Data items
%%
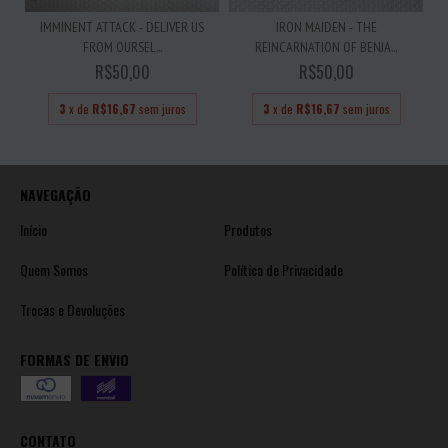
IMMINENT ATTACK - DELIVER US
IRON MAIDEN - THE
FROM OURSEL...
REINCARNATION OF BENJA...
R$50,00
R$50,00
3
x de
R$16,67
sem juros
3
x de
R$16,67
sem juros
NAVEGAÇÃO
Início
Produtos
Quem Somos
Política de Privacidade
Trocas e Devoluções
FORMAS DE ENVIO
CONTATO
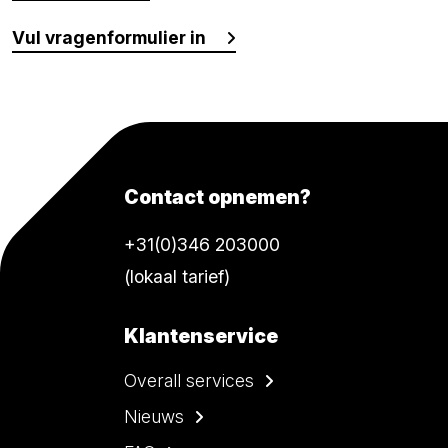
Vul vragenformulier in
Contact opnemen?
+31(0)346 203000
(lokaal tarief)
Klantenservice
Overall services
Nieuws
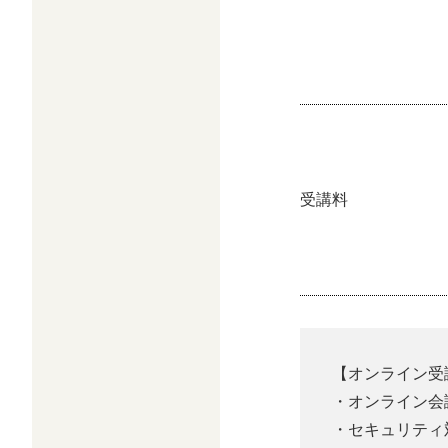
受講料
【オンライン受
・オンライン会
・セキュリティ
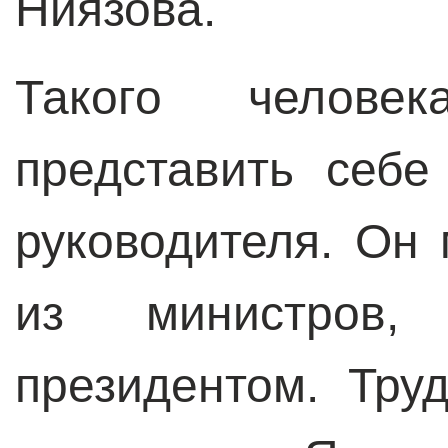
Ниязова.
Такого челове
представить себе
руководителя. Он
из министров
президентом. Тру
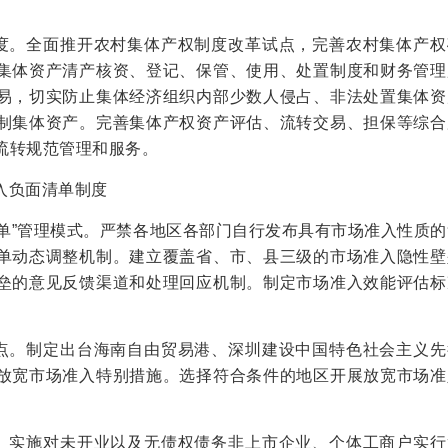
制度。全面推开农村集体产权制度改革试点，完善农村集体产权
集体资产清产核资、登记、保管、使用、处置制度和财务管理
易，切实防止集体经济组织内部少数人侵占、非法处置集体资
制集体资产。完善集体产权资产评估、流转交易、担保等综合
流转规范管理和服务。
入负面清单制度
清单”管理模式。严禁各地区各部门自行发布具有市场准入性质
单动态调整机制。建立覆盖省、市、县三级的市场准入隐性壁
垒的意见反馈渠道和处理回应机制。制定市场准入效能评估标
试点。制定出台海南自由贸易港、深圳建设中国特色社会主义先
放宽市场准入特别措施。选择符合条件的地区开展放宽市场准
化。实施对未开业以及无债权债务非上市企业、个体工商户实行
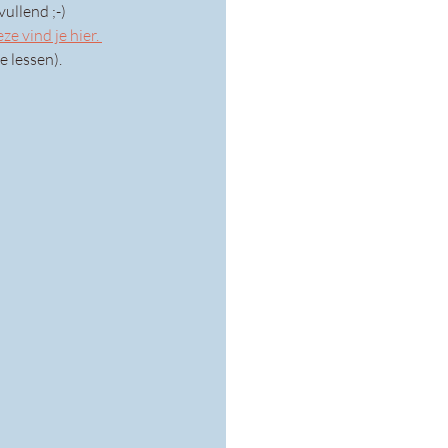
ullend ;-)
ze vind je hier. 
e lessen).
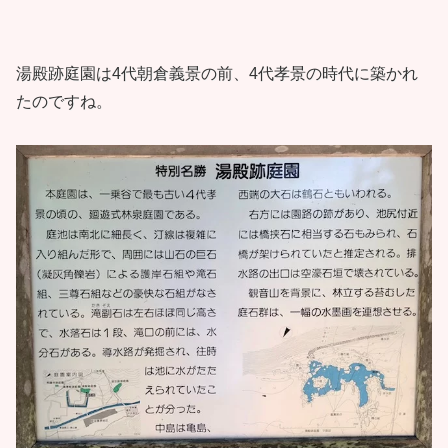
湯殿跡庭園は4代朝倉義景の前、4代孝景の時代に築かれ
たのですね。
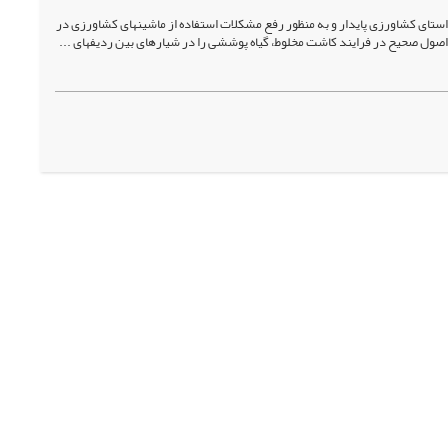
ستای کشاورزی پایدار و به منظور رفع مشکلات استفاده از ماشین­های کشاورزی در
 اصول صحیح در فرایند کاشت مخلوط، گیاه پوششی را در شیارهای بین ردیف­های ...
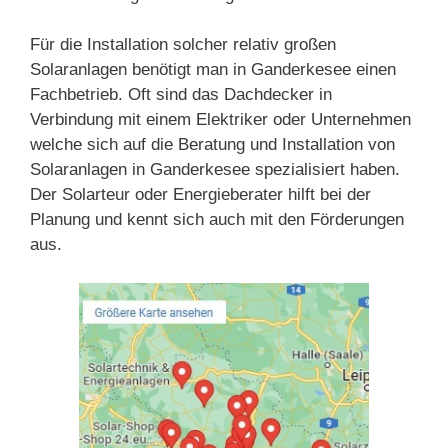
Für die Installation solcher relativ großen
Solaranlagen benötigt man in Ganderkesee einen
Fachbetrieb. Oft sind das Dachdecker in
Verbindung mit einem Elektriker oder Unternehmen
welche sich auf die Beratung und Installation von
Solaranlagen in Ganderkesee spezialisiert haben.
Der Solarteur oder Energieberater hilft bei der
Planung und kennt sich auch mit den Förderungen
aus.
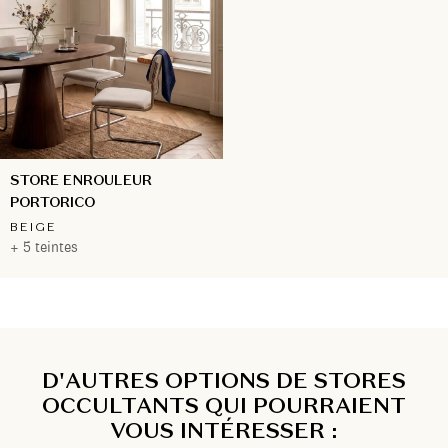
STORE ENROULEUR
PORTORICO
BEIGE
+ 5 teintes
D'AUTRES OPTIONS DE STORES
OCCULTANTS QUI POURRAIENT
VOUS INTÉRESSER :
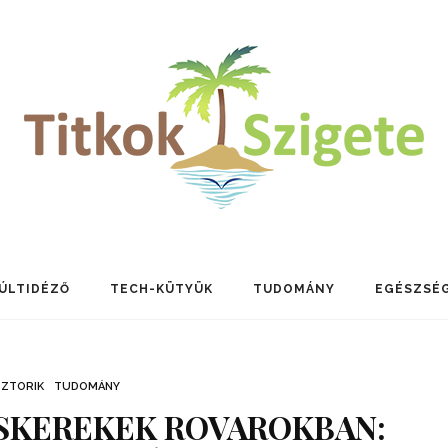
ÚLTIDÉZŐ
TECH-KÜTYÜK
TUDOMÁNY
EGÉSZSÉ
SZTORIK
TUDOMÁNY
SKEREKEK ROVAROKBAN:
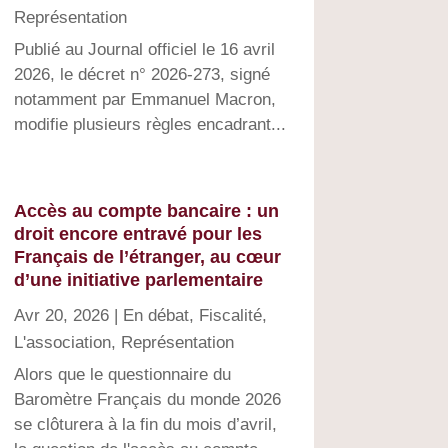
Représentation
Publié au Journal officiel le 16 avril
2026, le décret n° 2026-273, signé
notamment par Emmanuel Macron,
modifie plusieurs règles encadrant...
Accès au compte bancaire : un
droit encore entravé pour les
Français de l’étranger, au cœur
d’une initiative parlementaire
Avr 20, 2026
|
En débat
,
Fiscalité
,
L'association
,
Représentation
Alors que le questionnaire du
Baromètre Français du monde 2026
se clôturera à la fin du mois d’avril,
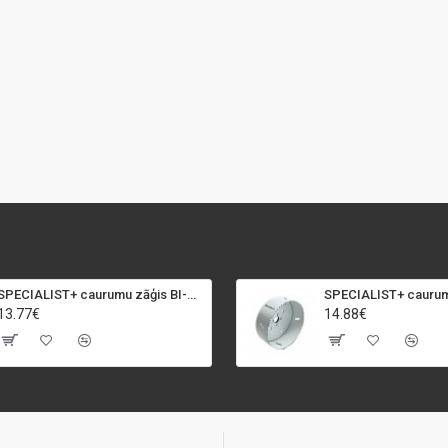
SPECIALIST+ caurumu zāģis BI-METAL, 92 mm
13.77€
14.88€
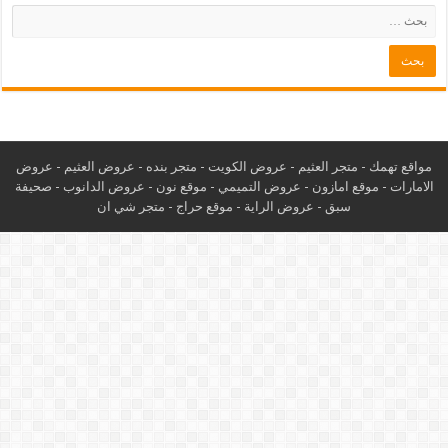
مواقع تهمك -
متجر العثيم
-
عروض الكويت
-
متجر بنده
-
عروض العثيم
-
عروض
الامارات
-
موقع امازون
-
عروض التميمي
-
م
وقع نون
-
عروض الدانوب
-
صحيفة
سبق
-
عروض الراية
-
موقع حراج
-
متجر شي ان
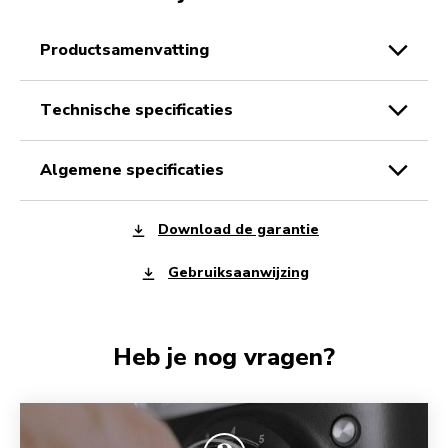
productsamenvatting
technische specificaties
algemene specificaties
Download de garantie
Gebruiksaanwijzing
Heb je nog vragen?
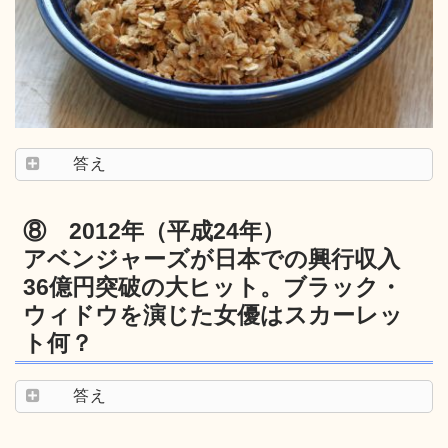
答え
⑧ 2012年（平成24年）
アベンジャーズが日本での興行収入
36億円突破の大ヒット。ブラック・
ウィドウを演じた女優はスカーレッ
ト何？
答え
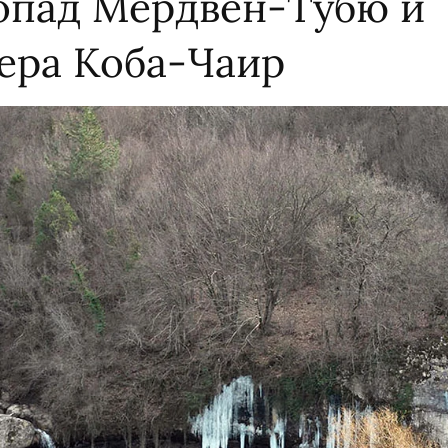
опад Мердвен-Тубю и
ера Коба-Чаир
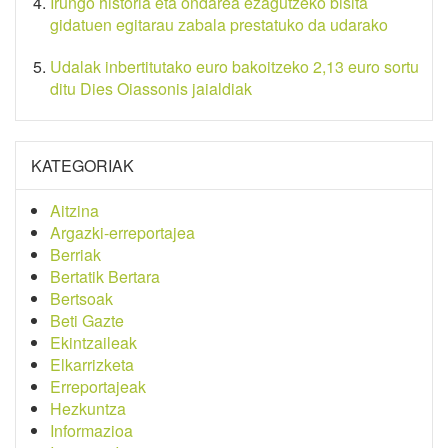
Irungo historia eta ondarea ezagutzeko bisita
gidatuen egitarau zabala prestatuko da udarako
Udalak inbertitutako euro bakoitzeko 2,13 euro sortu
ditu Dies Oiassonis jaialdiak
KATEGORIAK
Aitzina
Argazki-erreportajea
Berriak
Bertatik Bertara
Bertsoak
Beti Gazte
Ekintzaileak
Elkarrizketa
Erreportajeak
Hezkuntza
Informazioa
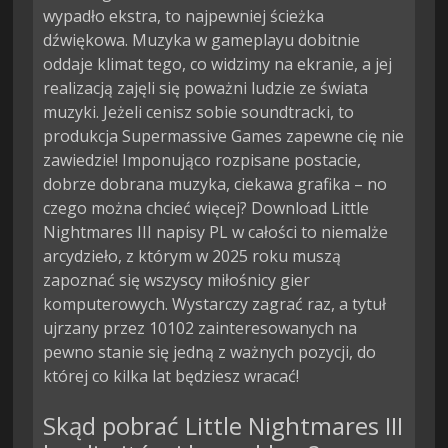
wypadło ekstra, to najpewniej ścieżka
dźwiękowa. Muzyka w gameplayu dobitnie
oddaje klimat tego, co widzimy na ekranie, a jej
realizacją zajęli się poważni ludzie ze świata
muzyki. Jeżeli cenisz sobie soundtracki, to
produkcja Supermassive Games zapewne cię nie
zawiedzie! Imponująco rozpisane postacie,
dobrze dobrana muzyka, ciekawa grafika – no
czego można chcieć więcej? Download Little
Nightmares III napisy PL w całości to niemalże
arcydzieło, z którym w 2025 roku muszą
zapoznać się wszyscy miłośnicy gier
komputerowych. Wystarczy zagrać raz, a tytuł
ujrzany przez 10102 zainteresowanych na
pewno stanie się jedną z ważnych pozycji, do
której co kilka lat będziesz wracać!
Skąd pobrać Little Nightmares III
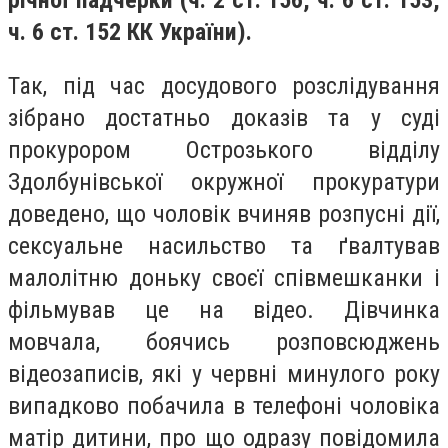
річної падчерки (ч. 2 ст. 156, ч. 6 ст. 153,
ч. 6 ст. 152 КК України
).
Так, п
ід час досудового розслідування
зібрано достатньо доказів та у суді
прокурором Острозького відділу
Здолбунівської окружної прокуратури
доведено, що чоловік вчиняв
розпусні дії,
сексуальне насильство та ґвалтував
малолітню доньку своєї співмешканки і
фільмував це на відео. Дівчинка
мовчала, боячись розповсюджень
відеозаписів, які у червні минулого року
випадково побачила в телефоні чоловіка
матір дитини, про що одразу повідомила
%%
WHAT YOU WILL DO | Reproduce the records verbatim, from the line containing "productsamenvatting" through the final line of the records, both included. Omit the pictures.

SOLUTION TO THE PROBLEM |
productsamenvatting
technische specificaties
algemene specificaties
Download de garantie
Gebruiksaanwijzing
Heb je nog vragen?
答え
⑧ 2012年（平成24年）
アベンジャーズが日本での興行収入
36億円突破の大ヒット。ブラック・
ウィドウを演じた女優はスカーレッ
ト何？
答え
опад Мердвен-Тубю и
ера Коба-Чаир
Irungo historia eta ondarea ezagutzeko bisita
gidatuen egitarau zabala prestatuko da udarako
Udalak inbertitutako euro bakoitzeko 2,13 euro sortu
ditu Dies Oiassonis jaialdiak
KATEGORIAK
Aitzina
Argazki-erreportajea
Berriak
Bertatik Bertara
Bertsoak
Beti Gazte
Ekintzaileak
Elkarrizketa
Erreportajeak
Hezkuntza
Informazioa
wypadło ekstra, to najpewniej ścieżka
dźwiękowa. Muzyka w gameplayu dobitnie
oddaje klimat tego, co widzimy na ekranie, a jej
realizacją zajęli się poważni ludzie ze świata
muzyki. Jeżeli cenisz sobie soundtracki, to
produkcja Supermassive Games zapewne cię nie
zawiedzie! Imponująco rozpisane postacie,
dobrze dobrana muzyka, ciekawa grafika – no
czego można chcieć więcej? Download Little
Nightmares III napisy PL w całości to niemalże
arcydzieło, z którym w 2025 roku muszą
zapoznać się wszyscy miłośnicy gier
komputerowych. Wystarczy zagrać raz, a tytuł
ujrzany przez 10102 zainteresowanych na
pewno stanie się jedną z ważnych pozycji, do
której co kilka lat będziesz wracać!
Skąd pobrać Little Nightmares III
річної падчерки (ч. 2 ст. 156, ч. 6 ст. 153,
ч. 6 ст. 152 КК України
).
Так, п
ід час досудового розслідування
зібрано достатньо доказів та у суді
прокурором Острозького відділу
Здолбунівської окружної прокуратури
доведено, що чоловік вчиняв
розпусні дії,
сексуальне насильство та ґвалтував
малолітню доньку своєї співмешканки і
фільмував це на відео. Дівчинка
мовчала, боячись розповсюджень
відеозаписів, які у червні минулого року
випадково побачила в телефоні чоловіка
матір дитини, про що одразу повідомила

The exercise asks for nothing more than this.